Whatever algorithm you use to calculate Levenshtein distance, one of its great features is that you can tweak the cost of letter substitutions. For example, you can do a case-insensitive comparison of two strings, or perhaps more interestingly a semi-case-sensitive comparison of two strings, where the cost of replacing a character for its upper or lower case equivalent is less than the cost of replacing a character with an unrelated character, but more than zero. But that requires knowledge of whether and how two characters are related.

Of course all that information is stored in the Unicode Database, which are a bunch of text files in a structured format. I looked for an XML version but couldn’t find one (well, Googling “Unicode database XML” isn’t much help). So I downloaded UnicodeData.txt and NamesList.txt and put together an XSLT 2.0 stylesheet to create an XML version of the Unicode database.

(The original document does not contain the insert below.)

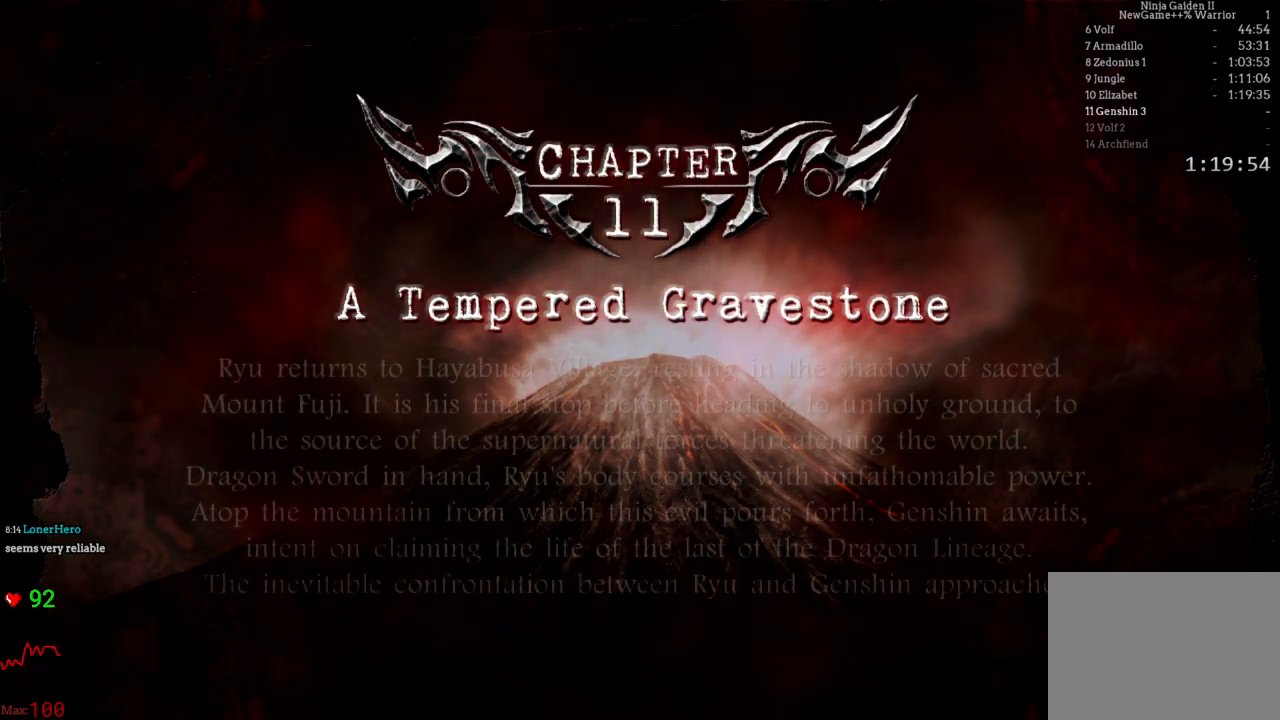
{"dt_ms": 500, "buttons": ["A"], "left_stick": "center", "right_stick": "center", "events": [[33, "A", "down"], [133, "A", "up"], [233, "A", "down"], [300, "A", "up"], [417, "A", "down"]]}
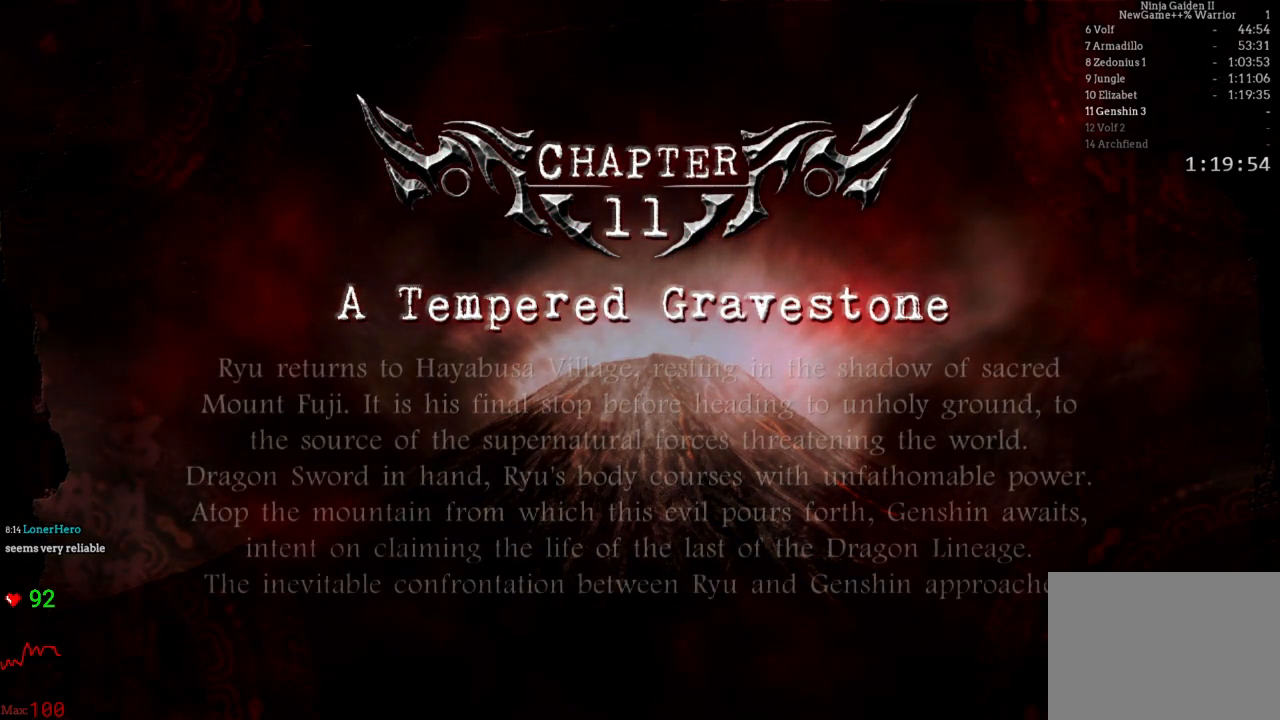
{"dt_ms": 500, "buttons": [], "left_stick": "center", "right_stick": "center", "events": [[33, "A", "up"], [100, "A", "down"], [233, "A", "up"], [300, "A", "down"], [433, "A", "up"]]}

The XML contains practically everything that you can get from those two files, which means:

  • block and subblock structures
  • hexadecimal and decimal codepoints
  • names, aliases and comments
  • category and numeric information
  • uppercase, lowercase and titlecase equivalents
  • decomposition of various kinds
  • related characters
  • bidi information

It might prove easier to search than grepping the text files, if you’re used to using XPath. I might split it up and put together an AJAX browser, in my Copious Spare Time.

Comments

Re: Unicode database in XML

unicode.xml is 404.

Re: Unicode database in XML

I do sometimes wonder if we’re the same person:-)

most (or some, depending on how you count) of the data in UnicodeData.txt has been available as “unicode.xml” for years (er, decades nearly:-) First in Sebastian’s jadetex support for dsssl then in the MathML sources, and most recently in the sources for the entity set draft at http://www.w3.org/2003/entities/xml/unicode.xml

As part of the build up to the the MathML 3 drafts I recently needed to update those to Unicode 5 (which has some new characters specifically to support the entity sets) and so I got fed up of only having “most” of UnicodeData.txt and so I “put together an XSLT 2.0 stylesheet” which added all the missing info.

The draft is currently w3c-member only but only really as that’s a convenient cvs archive until ready to update the public version. If you (or your readers) have w3c access they may like to compare with http://www.w3.org/Math/Group/spec/xml/unicode.xml (the http-view of that is a client side stylesheet which doesn’t show all the information in the file it does have all of unicodedata.txt plus a pile of other stuff about entity names and names in mathematica, affii glyph register and TeX etc. I really should get that updated to a public part of the site…

Although actually while having unicodedata as xml is clearly a good thing, isn’t the approved way of solving the stated example problem to use a collation to do the comparison, which probably needs to be written in some less interesting language than XSLT, and may not benefit so much from an xml version?

David

Re: Unicode database in XML

Sorry! The XML file is 3.5Mb, so it’s actually available as unicode.zip. (Also corrected link in the main post.)